One of the issues that I raised during my presentation at last week’s excellent PRmoment Masterclass was the strong connection between effective crisis PR and the public interest.
Crisis PR professionals are sometimes vilified in the media, but when they are doing their job effectively, they are performing an important public service.
In one of the most important of all libel cases, Lord Hobhouse said this; “No public interest is served by… communicating misinformation. The working of a democratic society depends on [its] members being informed not misinformed… the purveying as facts statements which are not true is destructive of a democratic society and should form no part of [it]”.
More recently, Mr Justice Tugendhat made the following observation in his judgment in Qadir v Associated Newspapers: “There can be no public benefit in publishing… misinformation”.
Do not mislead
Nearly all Fleet Street titles are regulated by the Independent Press Standards Organisation, and its code begins with the stipulation that the titles that are governed by it must take care not to publish inaccurate or misleading material, including pictures or headlines which are not supported by the text.
The Ofcom Code, which governs all broadcasters, requires both that the subjects of programmes must not be treated unfairly and must also be given proper prior notice of adverse coverage. Broadcasters are more likely to comply with this if they are put on notice that their output will be scrutinised to ensure compliance. The same goes for Fleet Street titles and the IPSO Code.
Calm a crisis
As I explained during my seminar, both the media industry and the law have provided the means whereby the most effective form of crisis PR can be achieved, ie, whereby a looming PR crisis is either averted altogether or at least downgraded from a Richter Scale 9 crisis to (say) one that is Scale 3.
As a PR lawyer, those are my “go-to” provisions, even though I know Ofcom is generally an effective and truly independent regulator, IPSO is not. However, there is an increasing body of case law which makes it clear that whereas IPSO may not properly enforce its code, the Courts have effectively begun to do it in their place.
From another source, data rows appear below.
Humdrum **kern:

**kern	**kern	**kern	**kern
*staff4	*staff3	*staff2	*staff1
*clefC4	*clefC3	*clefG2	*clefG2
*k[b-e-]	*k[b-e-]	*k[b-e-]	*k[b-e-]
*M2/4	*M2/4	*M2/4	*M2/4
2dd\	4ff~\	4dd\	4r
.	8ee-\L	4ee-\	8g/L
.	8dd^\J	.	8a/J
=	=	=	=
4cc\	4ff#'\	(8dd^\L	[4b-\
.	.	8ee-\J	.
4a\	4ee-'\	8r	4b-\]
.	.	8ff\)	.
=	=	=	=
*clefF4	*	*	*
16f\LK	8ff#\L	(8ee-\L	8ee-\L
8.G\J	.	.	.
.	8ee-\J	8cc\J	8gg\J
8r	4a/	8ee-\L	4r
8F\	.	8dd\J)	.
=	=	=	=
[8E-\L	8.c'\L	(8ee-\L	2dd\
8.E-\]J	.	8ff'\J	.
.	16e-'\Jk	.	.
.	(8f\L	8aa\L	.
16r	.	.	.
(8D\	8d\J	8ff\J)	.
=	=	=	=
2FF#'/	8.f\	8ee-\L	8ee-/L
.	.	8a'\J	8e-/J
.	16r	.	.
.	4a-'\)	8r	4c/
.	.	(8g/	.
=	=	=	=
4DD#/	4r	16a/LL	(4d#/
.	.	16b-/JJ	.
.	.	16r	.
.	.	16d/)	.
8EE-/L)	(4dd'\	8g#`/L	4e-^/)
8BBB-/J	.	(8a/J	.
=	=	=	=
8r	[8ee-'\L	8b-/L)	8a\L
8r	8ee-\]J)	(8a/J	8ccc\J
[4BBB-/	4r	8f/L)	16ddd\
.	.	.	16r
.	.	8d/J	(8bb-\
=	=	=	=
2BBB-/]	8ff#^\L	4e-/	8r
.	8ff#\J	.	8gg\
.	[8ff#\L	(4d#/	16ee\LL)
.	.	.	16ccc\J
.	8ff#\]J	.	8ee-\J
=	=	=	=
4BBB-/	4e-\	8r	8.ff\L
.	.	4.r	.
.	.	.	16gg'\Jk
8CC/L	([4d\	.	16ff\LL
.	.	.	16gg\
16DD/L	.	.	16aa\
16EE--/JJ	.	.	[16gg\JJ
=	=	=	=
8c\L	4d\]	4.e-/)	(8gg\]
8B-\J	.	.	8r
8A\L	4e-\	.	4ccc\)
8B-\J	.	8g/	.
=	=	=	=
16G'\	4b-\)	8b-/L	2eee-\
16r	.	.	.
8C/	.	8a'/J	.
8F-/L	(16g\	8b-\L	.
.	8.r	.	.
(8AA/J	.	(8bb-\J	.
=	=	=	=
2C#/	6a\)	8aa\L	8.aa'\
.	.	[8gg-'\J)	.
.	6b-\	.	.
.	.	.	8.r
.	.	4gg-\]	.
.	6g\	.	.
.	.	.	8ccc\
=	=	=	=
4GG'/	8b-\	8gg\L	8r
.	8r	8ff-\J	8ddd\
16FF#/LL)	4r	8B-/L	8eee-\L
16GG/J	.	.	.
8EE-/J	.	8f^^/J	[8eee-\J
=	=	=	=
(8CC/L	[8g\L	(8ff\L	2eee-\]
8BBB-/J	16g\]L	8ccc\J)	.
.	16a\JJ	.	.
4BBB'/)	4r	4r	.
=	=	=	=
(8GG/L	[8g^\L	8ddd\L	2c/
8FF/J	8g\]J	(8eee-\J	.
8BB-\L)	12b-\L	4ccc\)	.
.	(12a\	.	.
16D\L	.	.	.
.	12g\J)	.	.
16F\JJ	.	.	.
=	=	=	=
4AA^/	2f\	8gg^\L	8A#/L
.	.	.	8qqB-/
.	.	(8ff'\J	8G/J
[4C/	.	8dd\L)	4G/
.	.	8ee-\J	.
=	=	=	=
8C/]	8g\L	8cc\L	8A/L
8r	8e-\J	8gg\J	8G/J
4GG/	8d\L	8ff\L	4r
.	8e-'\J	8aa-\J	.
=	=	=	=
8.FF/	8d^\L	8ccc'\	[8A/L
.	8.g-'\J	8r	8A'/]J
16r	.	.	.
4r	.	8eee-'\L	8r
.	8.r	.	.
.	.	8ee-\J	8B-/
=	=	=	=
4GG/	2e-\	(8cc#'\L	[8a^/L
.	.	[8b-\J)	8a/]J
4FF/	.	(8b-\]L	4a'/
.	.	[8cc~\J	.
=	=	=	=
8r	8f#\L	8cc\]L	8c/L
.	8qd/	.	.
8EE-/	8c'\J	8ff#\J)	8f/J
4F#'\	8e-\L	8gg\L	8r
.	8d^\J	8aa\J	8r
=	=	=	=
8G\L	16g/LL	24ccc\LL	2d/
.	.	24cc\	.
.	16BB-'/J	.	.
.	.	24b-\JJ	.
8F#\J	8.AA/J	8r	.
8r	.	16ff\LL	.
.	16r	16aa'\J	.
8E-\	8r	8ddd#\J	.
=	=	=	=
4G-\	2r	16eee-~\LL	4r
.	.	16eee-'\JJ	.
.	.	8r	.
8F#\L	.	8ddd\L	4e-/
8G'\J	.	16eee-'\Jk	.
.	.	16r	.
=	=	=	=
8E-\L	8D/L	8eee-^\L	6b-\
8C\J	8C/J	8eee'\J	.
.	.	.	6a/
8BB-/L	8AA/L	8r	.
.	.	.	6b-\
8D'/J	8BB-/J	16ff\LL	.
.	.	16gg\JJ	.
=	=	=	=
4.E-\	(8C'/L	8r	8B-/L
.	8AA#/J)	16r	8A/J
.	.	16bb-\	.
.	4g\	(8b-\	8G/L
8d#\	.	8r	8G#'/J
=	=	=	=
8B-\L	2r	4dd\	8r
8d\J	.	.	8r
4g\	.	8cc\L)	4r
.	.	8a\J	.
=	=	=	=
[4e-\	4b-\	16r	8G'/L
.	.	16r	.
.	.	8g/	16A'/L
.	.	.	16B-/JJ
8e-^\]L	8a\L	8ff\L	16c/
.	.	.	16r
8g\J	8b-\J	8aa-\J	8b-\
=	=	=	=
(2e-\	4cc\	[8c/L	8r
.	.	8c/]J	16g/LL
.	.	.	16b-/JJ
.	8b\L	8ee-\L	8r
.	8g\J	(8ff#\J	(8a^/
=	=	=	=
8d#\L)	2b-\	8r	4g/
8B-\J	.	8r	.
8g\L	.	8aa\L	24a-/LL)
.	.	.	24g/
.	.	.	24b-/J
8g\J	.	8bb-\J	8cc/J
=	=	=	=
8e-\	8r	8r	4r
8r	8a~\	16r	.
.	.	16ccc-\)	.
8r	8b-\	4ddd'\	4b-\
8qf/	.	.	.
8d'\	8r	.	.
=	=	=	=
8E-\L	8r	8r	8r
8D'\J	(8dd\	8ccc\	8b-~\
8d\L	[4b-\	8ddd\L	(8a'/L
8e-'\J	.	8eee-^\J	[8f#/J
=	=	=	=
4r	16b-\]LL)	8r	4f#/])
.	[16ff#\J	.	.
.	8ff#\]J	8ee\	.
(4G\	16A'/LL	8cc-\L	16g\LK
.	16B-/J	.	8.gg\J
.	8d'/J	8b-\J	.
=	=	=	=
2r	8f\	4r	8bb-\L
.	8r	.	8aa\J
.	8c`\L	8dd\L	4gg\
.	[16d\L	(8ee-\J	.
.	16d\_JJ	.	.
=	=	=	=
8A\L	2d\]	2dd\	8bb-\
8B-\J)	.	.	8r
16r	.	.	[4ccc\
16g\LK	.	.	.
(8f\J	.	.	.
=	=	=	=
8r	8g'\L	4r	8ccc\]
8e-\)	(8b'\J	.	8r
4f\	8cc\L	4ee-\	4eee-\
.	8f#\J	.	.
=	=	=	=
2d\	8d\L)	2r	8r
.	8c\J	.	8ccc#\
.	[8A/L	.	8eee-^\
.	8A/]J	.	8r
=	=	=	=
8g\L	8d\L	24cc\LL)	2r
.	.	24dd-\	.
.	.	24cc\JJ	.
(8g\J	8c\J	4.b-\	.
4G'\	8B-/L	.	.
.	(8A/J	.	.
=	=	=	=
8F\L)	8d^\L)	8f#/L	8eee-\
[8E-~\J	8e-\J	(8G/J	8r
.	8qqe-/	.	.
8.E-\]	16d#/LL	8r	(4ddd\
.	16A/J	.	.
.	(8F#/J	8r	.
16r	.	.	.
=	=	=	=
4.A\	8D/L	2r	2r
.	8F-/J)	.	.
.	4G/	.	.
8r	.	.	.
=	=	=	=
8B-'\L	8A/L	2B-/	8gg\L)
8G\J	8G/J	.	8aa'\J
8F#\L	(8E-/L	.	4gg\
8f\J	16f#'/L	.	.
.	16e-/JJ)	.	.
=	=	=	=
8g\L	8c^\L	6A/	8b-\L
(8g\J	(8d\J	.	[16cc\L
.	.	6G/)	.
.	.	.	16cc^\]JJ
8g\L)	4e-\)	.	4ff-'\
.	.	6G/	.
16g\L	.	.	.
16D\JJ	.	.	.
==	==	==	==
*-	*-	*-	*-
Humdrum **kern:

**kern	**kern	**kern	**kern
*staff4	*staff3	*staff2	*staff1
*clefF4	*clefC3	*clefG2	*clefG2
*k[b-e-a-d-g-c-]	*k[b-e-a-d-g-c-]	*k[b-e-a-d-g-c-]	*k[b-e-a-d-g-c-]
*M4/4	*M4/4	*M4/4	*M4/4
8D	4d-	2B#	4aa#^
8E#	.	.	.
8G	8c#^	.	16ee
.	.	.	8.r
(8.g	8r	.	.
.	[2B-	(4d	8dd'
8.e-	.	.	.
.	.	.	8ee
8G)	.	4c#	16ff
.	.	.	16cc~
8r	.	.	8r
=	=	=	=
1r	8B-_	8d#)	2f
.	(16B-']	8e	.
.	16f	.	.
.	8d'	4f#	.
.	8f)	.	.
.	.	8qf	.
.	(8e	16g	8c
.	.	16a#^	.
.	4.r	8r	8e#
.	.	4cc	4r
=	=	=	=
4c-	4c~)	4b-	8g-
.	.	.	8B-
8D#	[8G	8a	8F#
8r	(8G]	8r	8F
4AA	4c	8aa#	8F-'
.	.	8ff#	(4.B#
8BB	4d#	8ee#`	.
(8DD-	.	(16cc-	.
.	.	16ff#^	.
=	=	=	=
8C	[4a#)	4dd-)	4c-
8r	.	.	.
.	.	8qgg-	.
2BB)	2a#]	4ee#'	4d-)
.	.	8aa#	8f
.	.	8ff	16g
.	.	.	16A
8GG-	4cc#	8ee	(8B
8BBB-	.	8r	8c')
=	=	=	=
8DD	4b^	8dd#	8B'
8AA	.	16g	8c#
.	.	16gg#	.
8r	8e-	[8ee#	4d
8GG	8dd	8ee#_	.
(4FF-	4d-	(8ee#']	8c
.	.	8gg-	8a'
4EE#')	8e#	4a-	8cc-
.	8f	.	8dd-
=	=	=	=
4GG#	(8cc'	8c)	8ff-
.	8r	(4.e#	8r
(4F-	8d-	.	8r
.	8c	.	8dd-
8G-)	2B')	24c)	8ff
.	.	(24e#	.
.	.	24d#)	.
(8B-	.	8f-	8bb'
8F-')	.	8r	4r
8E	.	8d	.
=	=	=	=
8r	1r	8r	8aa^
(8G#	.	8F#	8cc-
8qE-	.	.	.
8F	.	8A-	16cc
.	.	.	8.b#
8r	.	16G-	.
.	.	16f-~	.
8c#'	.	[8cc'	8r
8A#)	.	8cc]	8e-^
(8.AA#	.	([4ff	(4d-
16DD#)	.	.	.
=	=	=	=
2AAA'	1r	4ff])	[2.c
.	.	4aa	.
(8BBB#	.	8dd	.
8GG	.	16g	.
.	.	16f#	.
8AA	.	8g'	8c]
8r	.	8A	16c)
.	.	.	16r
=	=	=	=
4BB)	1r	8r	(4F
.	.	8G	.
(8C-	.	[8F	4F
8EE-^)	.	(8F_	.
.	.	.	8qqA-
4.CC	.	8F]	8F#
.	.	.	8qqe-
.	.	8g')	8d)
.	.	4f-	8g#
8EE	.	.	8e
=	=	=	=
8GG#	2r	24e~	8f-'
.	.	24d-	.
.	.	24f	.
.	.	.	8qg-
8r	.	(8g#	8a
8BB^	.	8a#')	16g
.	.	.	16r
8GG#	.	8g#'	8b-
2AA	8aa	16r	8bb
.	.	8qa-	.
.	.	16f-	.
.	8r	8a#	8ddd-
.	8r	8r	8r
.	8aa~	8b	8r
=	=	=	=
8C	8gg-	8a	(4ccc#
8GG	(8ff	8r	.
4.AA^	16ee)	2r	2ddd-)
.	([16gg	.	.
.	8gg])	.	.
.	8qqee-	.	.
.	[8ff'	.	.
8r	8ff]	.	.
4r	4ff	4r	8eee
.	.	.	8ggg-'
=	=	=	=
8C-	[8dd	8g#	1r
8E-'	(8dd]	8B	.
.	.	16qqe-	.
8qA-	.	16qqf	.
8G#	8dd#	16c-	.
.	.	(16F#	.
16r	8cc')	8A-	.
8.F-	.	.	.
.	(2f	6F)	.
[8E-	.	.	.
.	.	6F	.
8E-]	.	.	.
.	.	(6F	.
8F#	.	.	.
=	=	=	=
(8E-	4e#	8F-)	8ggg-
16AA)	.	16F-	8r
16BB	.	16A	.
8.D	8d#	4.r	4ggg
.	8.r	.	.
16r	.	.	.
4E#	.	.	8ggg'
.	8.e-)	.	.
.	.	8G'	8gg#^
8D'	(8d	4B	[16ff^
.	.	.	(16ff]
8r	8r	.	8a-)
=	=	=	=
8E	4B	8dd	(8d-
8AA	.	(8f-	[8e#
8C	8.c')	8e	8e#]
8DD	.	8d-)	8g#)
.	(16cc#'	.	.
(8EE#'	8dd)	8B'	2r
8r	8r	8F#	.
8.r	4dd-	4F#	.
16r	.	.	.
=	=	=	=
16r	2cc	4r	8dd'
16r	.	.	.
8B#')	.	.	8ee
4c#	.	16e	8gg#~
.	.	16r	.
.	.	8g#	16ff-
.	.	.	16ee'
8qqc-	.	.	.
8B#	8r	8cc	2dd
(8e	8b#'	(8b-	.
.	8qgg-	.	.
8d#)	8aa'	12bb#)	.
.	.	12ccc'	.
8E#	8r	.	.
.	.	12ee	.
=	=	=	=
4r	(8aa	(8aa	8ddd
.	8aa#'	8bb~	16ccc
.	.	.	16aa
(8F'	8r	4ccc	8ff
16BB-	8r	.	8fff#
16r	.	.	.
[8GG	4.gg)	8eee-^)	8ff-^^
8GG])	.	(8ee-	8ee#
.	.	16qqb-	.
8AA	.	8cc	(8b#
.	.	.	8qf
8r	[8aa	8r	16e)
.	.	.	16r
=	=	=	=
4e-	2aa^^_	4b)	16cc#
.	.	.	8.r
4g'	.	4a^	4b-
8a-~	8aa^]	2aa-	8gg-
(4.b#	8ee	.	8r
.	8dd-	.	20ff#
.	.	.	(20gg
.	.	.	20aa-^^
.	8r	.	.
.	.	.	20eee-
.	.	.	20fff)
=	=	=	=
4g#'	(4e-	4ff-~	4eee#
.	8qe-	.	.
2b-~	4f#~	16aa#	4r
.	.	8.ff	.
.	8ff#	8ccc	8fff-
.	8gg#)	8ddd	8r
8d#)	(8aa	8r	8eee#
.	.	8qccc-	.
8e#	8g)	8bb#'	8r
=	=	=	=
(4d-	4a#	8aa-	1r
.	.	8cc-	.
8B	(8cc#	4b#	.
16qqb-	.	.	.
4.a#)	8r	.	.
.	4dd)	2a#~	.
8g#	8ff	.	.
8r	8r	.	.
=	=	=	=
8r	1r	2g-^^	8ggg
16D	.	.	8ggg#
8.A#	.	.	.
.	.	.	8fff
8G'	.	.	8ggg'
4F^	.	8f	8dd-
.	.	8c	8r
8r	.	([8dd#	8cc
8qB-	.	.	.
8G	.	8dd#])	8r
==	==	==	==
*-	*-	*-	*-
That means that when a client instructs me concerning a threatened publication which, to a lesser or a greater degree, includes false assertions, I know that confronting the newspaper with its obligation to comply with a code which Fleet Street editors had themselves written, is the most potent means of persuading the newspaper not to publish material which infringes the IPSO code.
One of the reasons that I know that is because, as well as having spent 30 years being a PR lawyer, I have spent the same period working as an editorial lawyer - making decisions prior to publication/broadcast about what can and cannot safely be said, and at the post-publication stage assisting media clients with regulatory and/or legal claims.
When you are legalling out of any form of material (print or AV), then you rarely have the time or luxury of being able to undertake any kind of analysis as to whether the allegations at issue are or are not true. Your job is to make an informed assessment of risk.
If you receive a communication from a respected PR lawyer explaining that the prospective publication is to a lesser or greater degree errant, you are put on notice of the likelihood that any such publication will not only be challenged, but not stand up to that challenge. You, therefore, effectively make the editorial decision that it must be dropped or at least edited in a way which much more closely aligns with the truth.